How to complete this task =
Switch "Google Map" to "Google Maps" wherever it appears in the lines below and write them out again with everything else unchanged. Leave the pictures out of your answer.

[Collected data]
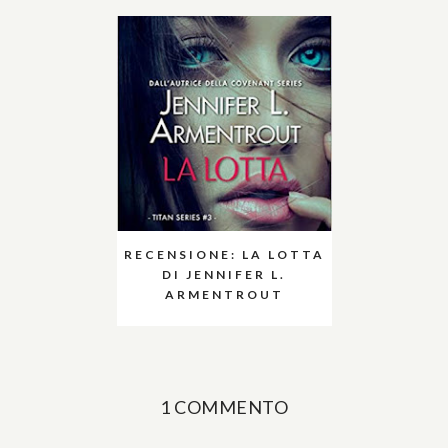
RECENSIONE: LA LOTTA
DI JENNIFER L.
ARMENTROUT
1 COMMENTO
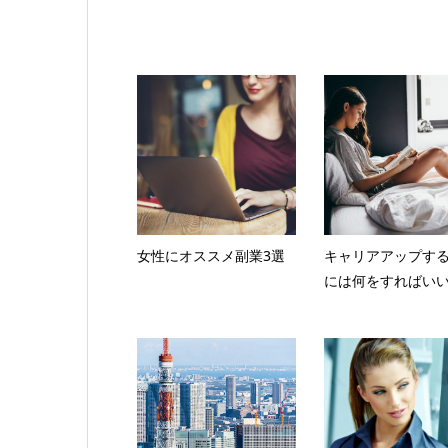
女性にオススメ副業3選
キャリアアップす
には何をすればい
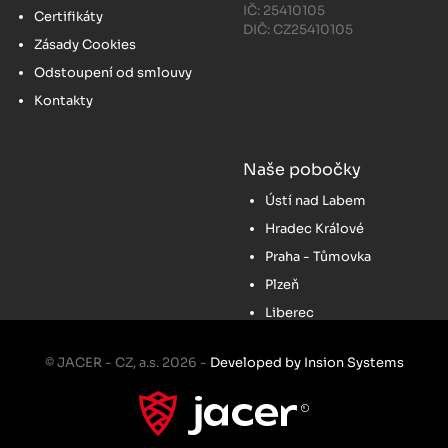
IČ: 25410105
Certifikáty
DIČ: CZ25410105
Zásady Cookies
Odstoupení od smlouvy
Kontakty
Naše pobočky
Ústí nad Labem
Hradec Králové
Praha - Tůmovka
Plzeň
Liberec
© JACER - CZ, a.s. 2026 -
Developed by Insion Systems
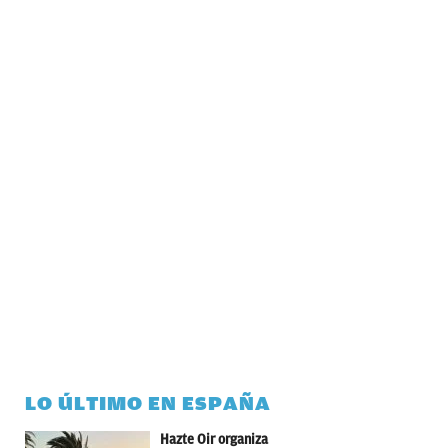
LO ÚLTIMO EN ESPAÑA
Hazte Oir organiza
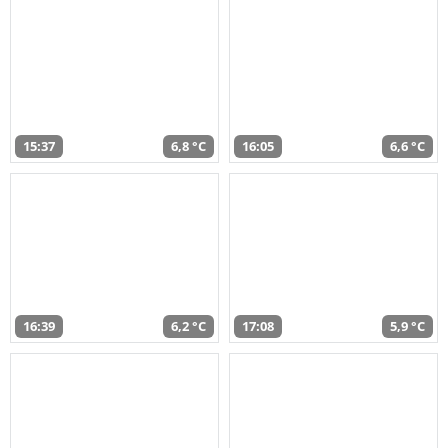
15:37
6,8 °C
16:05
6,6 °C
16:39
6,2 °C
17:08
5,9 °C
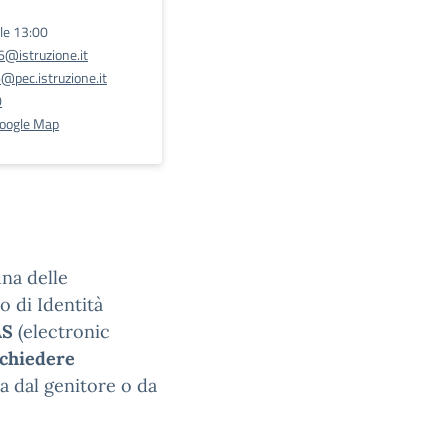
lle 13:00
@istruzione.it
pec.istruzione.it
0
Google Map
una delle
o di Identità
AS
(electronic
ichiedere
ta dal genitore o da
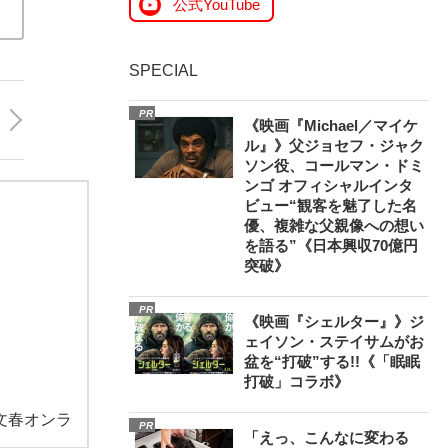
公式YouTube
SPECIAL
PR
《映画『Michael／マイケ
ル』》父ジョセフ・ジャク
ソン役、コールマン・ドミ
ンゴ オフィシャルインタ
ビュー“観客を魅了した名
優、複雑な父親像への想い
を語る”《日本興収70億円
突破》
PR
《映画『シェルター』》ジ
ェイソン・ステイサムがお
盆を“打破”する!!《「眠眠
打破」コラボ》
文春オンラ
PR
「えっ、こんなに変わる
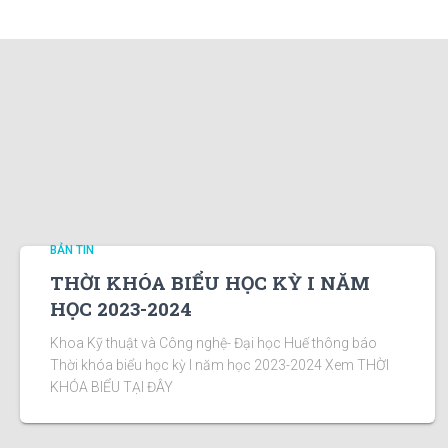
BẢN TIN
THỜI KHÓA BIỂU HỌC KỲ I NĂM
HỌC 2023-2024
Khoa Kỹ thuật và Công nghệ- Đại học Huế thông báo
Thời khóa biểu học kỳ I năm học 2023-2024 Xem THỜI
KHÓA BIỂU TẠI ĐÂY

Reply =
RECENSIONE: LA LOTTA
DI JENNIFER L.
ARMENTROUT
1 COMMENTO
女性にオススメ副業3選
キャリアアップす
には何をすればい
IČ: 25410105
Certifikáty
DIČ: CZ25410105
Zásady Cookies
Odstoupení od smlouvy
Kontakty
Naše pobočky
Ústí nad Labem
Hradec Králové
Praha - Tůmovka
Plzeň
Liberec
© JACER - CZ, a.s. 2026 -
Developed by Insion Systems
LO ÚLTIMO EN ESPAÑA
Hazte Oir organiza
15:37
6,8 °C
16:05
6,6 °C
16:39
6,2 °C
17:08
5,9 °C
lle 13:00
@istruzione.it
pec.istruzione.it
0
Google Maps
una delle
o di Identità
AS
(electronic
ichiedere
ta dal genitore o da
公式YouTube
SPECIAL
PR
《映画『Michael／マイケ
ル』》父ジョセフ・ジャク
ソン役、コールマン・ドミ
ンゴ オフィシャルインタ
ビュー“観客を魅了した名
優、複雑な父親像への想い
を語る”《日本興収70億円
突破》
PR
《映画『シェルター』》ジ
ェイソン・ステイサムがお
盆を“打破”する!!《「眠眠
打破」コラボ》
文春オンラ
PR
「えっ、こんなに変わる
BẢN TIN
THỜI KHÓA BIỂU HỌC KỲ I NĂM
HỌC 2023-2024
Khoa Kỹ thuật và Công nghệ- Đại học Huế thông báo
Thời khóa biểu học kỳ I năm học 2023-2024 Xem THỜI
KHÓA BIỂU TẠI ĐÂY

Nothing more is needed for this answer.